To do: Continue the Hurricane Harvey flood-mapping project text below, picking up after its final sentence.

Quoted text:
⟨

Hurricane Harvey Challenge
Final Project for Foundations of Deep Learning
M.Sc. in Data Sciences and Business Analytics
CentraleSupélec
Co-Author: - [@beltima] (https://www.github.com/beltima)
Hurricane Harvey was a destructive Category 4 storm that hit Texas and Louisiana in August 2017, resulting in severe flooding and over 100 deaths. As the world faces growing threats from natural disasters caused by climate change, our ability to prepare for and recover from them depends on our ability to improve our monitoring and assessment of ground conditions before, during, and after such events.
Aerial post-flood maps can provide localized insight into the extent of flood-related damage and the degree to which communities’ access to shelter, clean water, and communication channels have been compromised. So far, such insights typically only emerge hours or days after a flooding event has occurred. So we’re going to develop a segmentation model for serial post-flood aerial images which can generate a post-flood map.
As we first approached the dataset, we wanted to have a general idea of its characteristics. Our initial findings were:
We have 299 training datasets and 75 testing datasets to predict.
We have two sizes of the image in our training set and testing set: 30004000 and 30724592. We cannot train a model with different sizes of images, so we need to either resize them or crop them
Each target value “mask” is a png, which we need to transform into the label we want to predict. There was an unequal distribution of labels, with most observations being labeled Trees / Shrub.
From these results, we decided that:
Split the training dataset into 75% training and 25% validation datasets to avoid over-fitting.
We resize images into 256*256 in the beginning, after we have a baseline model, we’ll explore different methods to extract more key features from the dataset. We transform the mask file into a matrix that contains the label we predict by using mask.astype(np.float). For the issue of unequal distribution of data, we will tune the model with hyperparameter class_weight.
We start to process the data by the following steps.

⟩

Dataset records:
⟨

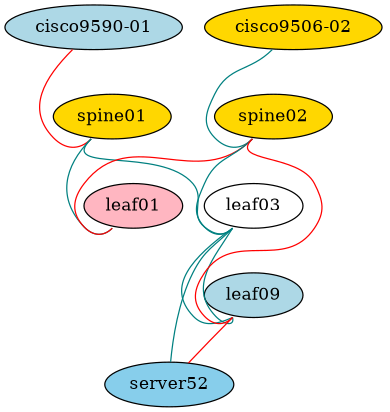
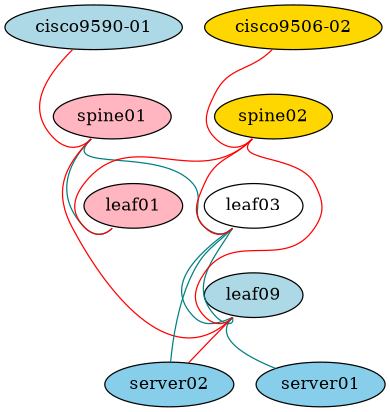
  graph {
    node [config="./helper_scripts/extra_switch_config.sh" fillcolor=lightblue function=leaf memory=1024 os="CumulusCommunity/cumulus-vx" style=filled version="3.7.2"]
    edge [color=teal headport=swp10 tailport=swp1]
    n1 [function=cisco label="cisco9590-01" mgmt_ip="192.168.200.2"]
-   spine01 [fillcolor=gold function=spine mgmt_ip="192.168.200.4"]
+   spine01 [fillcolor=lightpink function=spine mgmt_ip="192.168.200.4"]
    leaf01 [fillcolor=lightpink mgmt_ip="192.168.200.6"]
    leaf03 [fillcolor=white mgmt_ip="192.168.200.8"]
    n5 [label=leaf09 mgmt_ip="192.168.200.9"]
    n6 [fillcolor=gold function=cisco label="cisco9506-02" mgmt_ip="192.168.200.3"]
    spine02 [fillcolor=gold function=spine mgmt_ip="192.168.200.5"]
-   server02 [config="./helper_scripts/extra_server_config.sh" fillcolor=skyblue function=host memory=768 mgmt_ip="192.168.200.11" os="yk0/ubuntu-xenial" label=server52 version=""]
+   server02 [config="./helper_scripts/extra_server_config.sh" fillcolor=skyblue function=host memory=768 mgmt_ip="192.168.200.11" os="yk0/ubuntu-xenial" version=""]
+   server01 [config="./helper_scripts/extra_server_config.sh" fillcolor=skyblue function=host memory=768 mgmt_ip="192.168.200.10" os="yk0/ubuntu-xenial" version=""]
    n1 -- spine01 [color=red]
    spine01 -- leaf01 [headport=swp53]
    spine01 -- leaf03 [headport=swp51 tailport=swp3]
+   spine01 -- n5 [color=red headport=swp51 tailport=swp4]
    leaf03 -- n5 [headport=swp49 tailport=swp49]
    leaf03 -- n5 [headport=swp50 tailport=swp50]
    leaf03 -- server02 [headport=eth1 tailport=swp2]
    n5 -- server02 [color=red headport=eth2 tailport=swp2]
-   n6 -- spine02
+   n5 -- server01 [headport=eth2]
+   n6 -- spine02 [color=red]
    spine02 -- leaf01 [color=red headport=swp54]
-   spine02 -- leaf03 [headport=swp52 tailport=swp3]
+   spine02 -- leaf03 [color=red headport=swp52 tailport=swp3]
    spine02 -- n5 [color=red headport=swp52 tailport=swp4]
  }
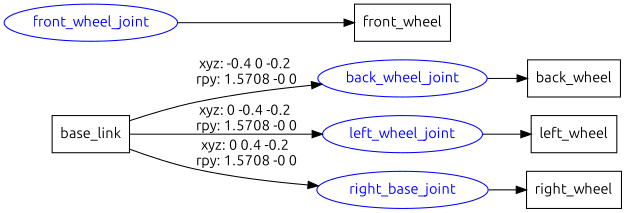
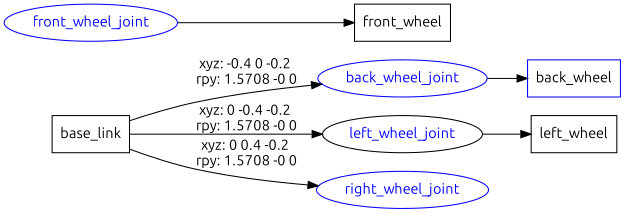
  digraph {
    fontname=Ubuntu
    rankdir=LR
    node [fontname=Ubuntu shape=box]
    edge [fontname=Ubuntu]
    n1 [label=base_link]
    back_wheel_joint [color=blue fontcolor=blue shape=ellipse]
-   left_wheel_joint [color=blue fontcolor=blue shape=ellipse]
-   right_wheel_joint [color=blue fontcolor=blue shape=ellipse label=right_base_joint]
-   n5 [label=back_wheel]
+   left_wheel_joint [color=black fontcolor=blue shape=ellipse]
+   right_wheel_joint [color=blue fontcolor=blue shape=ellipse]
+   n5 [label=back_wheel color=blue]
    front_wheel_joint [color=blue fontcolor=blue shape=ellipse]
    n7 [label=front_wheel]
    n8 [label=left_wheel]
-   n9 [label=right_wheel]
    n1 -> back_wheel_joint [label="xyz: -0.4 0 -0.2 \nrpy: 1.5708 -0 0"]
    n1 -> left_wheel_joint [label="xyz: 0 -0.4 -0.2 \nrpy: 1.5708 -0 0"]
    n1 -> right_wheel_joint [label="xyz: 0 0.4 -0.2 \nrpy: 1.5708 -0 0"]
    back_wheel_joint -> n5
    left_wheel_joint -> n8
-   right_wheel_joint -> n9
    front_wheel_joint -> n7
  }
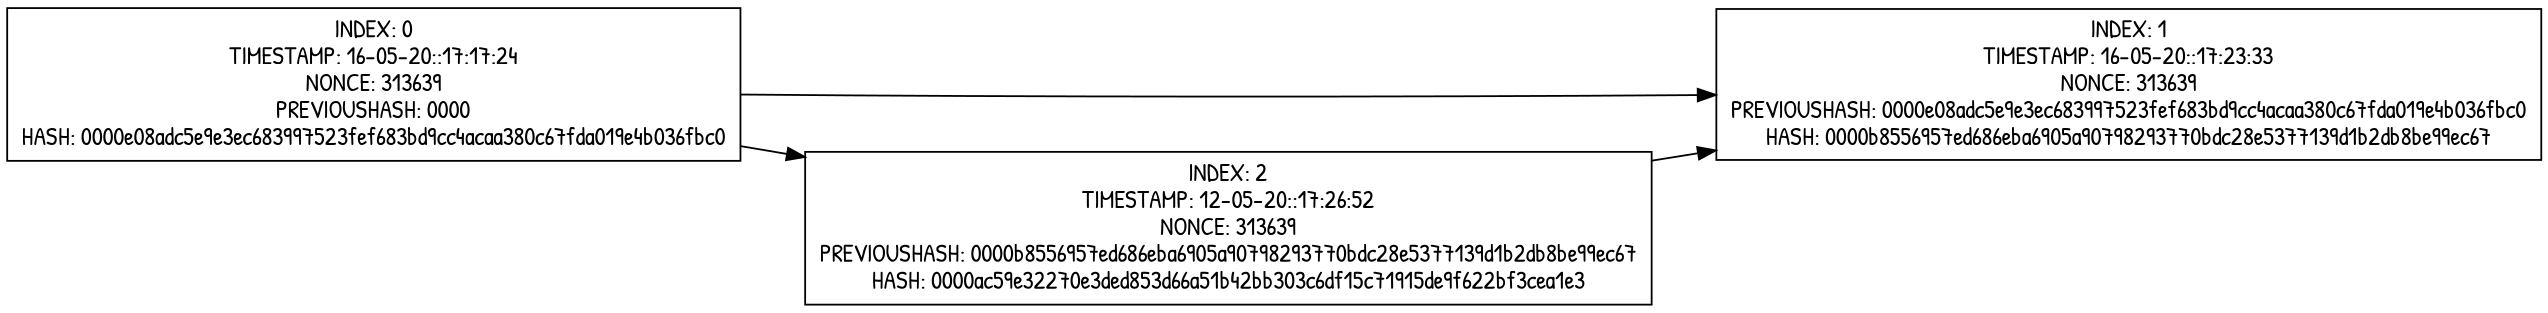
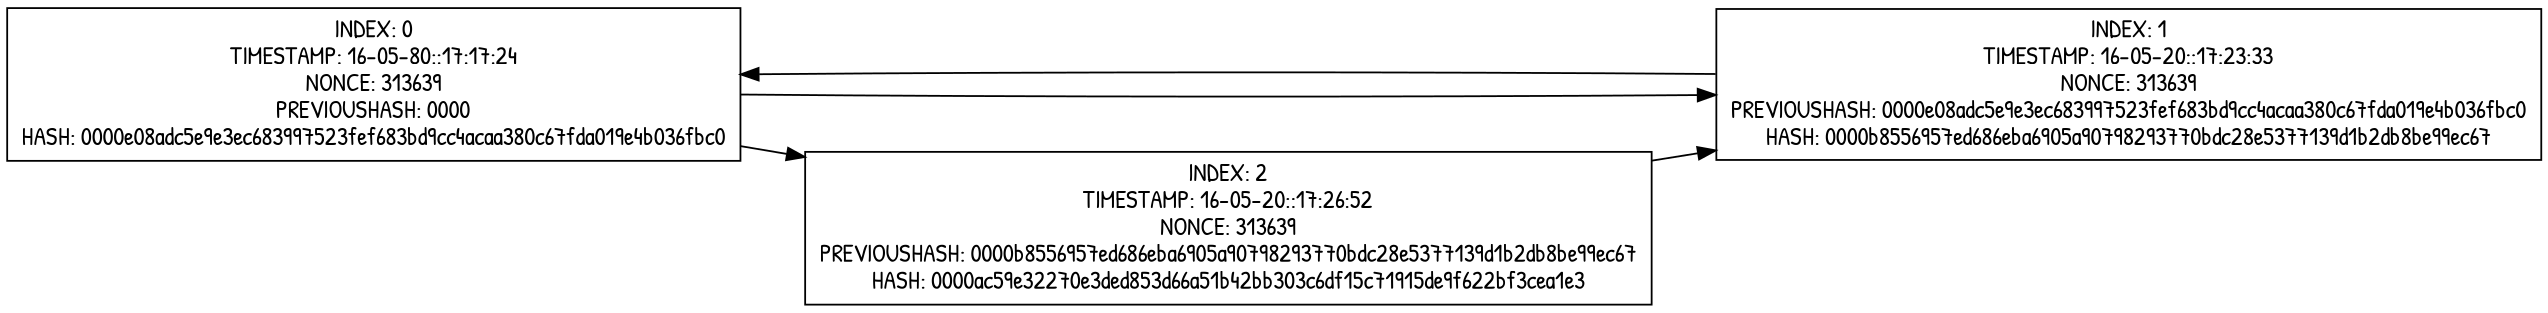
  digraph {
    fontname="Patrick Hand"
    rankdir=LR
    node [fontname="Patrick Hand" shape=record]
    edge [fontname="Patrick Hand"]
-   n1 [label=<INDEX: 0<BR/>TIMESTAMP: 16-05-20::17:17:24<BR/>NONCE: 313639<BR/>PREVIOUSHASH: 0000<BR/>HASH: 0000e08adc5e9e3ec683997523fef683bd9cc4acaa380c67fda019e4b036fbc0 >]
+   n1 [label=<INDEX: 0<BR/>TIMESTAMP: 16-05-80::17:17:24<BR/>NONCE: 313639<BR/>PREVIOUSHASH: 0000<BR/>HASH: 0000e08adc5e9e3ec683997523fef683bd9cc4acaa380c67fda019e4b036fbc0 >]
    n2 [label=<INDEX: 1<BR/>TIMESTAMP: 16-05-20::17:23:33<BR/>NONCE: 313639<BR/>PREVIOUSHASH: 0000e08adc5e9e3ec683997523fef683bd9cc4acaa380c67fda019e4b036fbc0<BR/>HASH: 0000b8556957ed686eba6905a90798293770bdc28e5377139d1b2db8be99ec67 >]
-   n3 [label=<INDEX: 2<BR/>TIMESTAMP: 12-05-20::17:26:52<BR/>NONCE: 313639<BR/>PREVIOUSHASH: 0000b8556957ed686eba6905a90798293770bdc28e5377139d1b2db8be99ec67<BR/>HASH: 0000ac59e32270e3ded853d66a51b42bb303c6df15c71915de9f622bf3cea1e3 >]
+   n3 [label=<INDEX: 2<BR/>TIMESTAMP: 16-05-20::17:26:52<BR/>NONCE: 313639<BR/>PREVIOUSHASH: 0000b8556957ed686eba6905a90798293770bdc28e5377139d1b2db8be99ec67<BR/>HASH: 0000ac59e32270e3ded853d66a51b42bb303c6df15c71915de9f622bf3cea1e3 >]
    n1 -> n2
    n1 -> n3
+   n2 -> n1
    n3 -> n2
  }
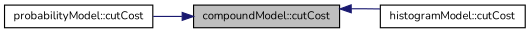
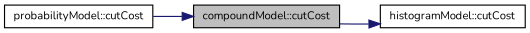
  digraph {
    fontname=Nunito
    rankdir=LR
    node [color=black fillcolor=white fontname=Nunito fontsize=10 shape=record style=filled]
    edge [color=midnightblue fontname=Nunito fontsize=10 labelfontname=Helvetica labelfontsize=10 style=solid]
    n1 [fillcolor=grey75 fontcolor=black height=0.2 label="compoundModel::cutCost" width=0.4]
    n2 [height=0.2 label="histogramModel::cutCost" width=0.4]
    n3 [height=0.2 label="probabilityModel::cutCost" width=0.4]
-   n2 -> n1
+   n1 -> n2
    n3 -> n1
  }
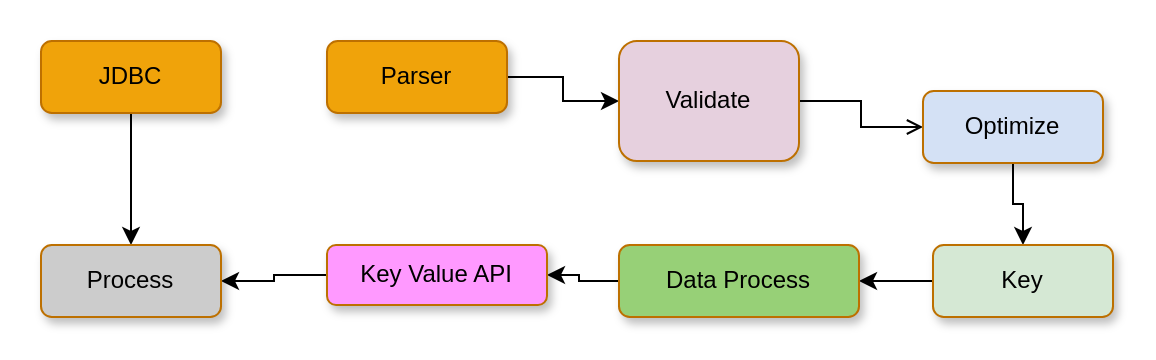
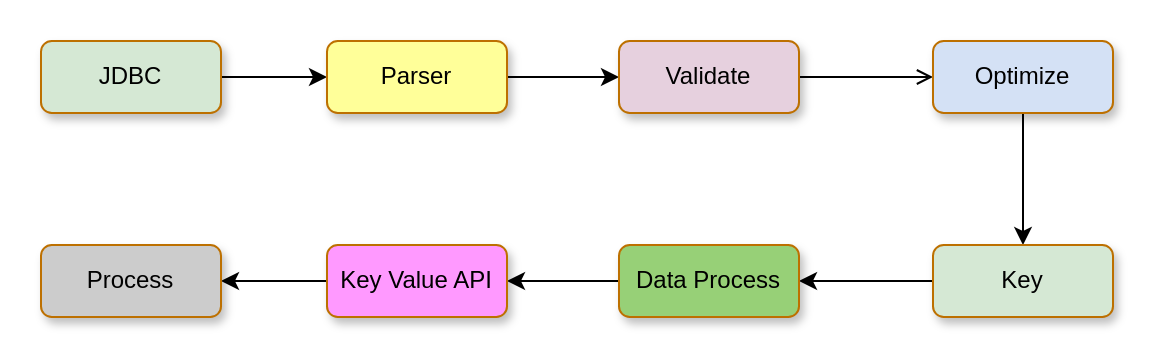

⟩

The answer:
To avoid an uneven distribution of traits of images, we randomly shuffle the images and split them into training and validation datasets, which is 224 images for training and 75 images for validation.
To accomplish this, we imported the random module and set the seed to 42 or a random number by preference, resulting in the same random sequence of numbers being generated each time the code is executed. The image list is then shuffled using the shuffle() function in the random module to ensure that the images are not in any particular order.
We divided the image list into two lists after shuffling the images: train images filenames and val images filenames. The image list's first 224 images are assigned to the train images filenames list, while the remaining 75 images are assigned to the val images filenames list. By doing so, we can make sure that the training and validation sets are balanced.
A common deep learning technique to prevent overfitting and improve the model’s generalization performance is to apply several image transformation methods to the training and validation set. Overfitting occurs when a model is performing badly on unseen data after being trained too well on the training dataset. In our case, since we have a smaller set of drone image data, it is very likely that overfitting may occur during the training process. Therefore, implementing image transformation methods would allow the model to be exposed to a broader range of variations in the training images and aid the model in acquiring more robust features.
We defined transformers for the training set and validation set. Different transformation methods have been implemented during the tuning and training process. The methods we used are included in the “Albumentation” library which was imported as “A”.
For the training set, we resized the image to 256x256 by using the Resize() method and then normalized it with the mean and standard deviation pre-trained by the Imagenet dataset. The mean we used is mean=[0.485, 0.456, 0.406] and the standard deviation we used is std=[0.229, 0.224, 0.225].
We’ve also tried a few other transformation methods to see if they improved the performance of our models. Those include:
ShiftScaleRotate(): this method is used to randomly shift, scale and rotate the images by a small amount that is fixed manually.
RGBShift(): this method is used to shift the color channels of the images in a random manner.
RandomBrightnessContrast(): this method is used to change the brightness and contrast of the images.
RandomGamma(): this method is used to alter the gamma value of the image. Changing the gamma value leads to a larger variation in exposure.
RandomRotate90(): this method is used to rotate images randomly by 90, 180, 270 degrees in hope of handling orientation of images better.
HueSaturationValue(): this method is used to change the hue and saturation of the images. Changing this value allows the model to handle color balance better.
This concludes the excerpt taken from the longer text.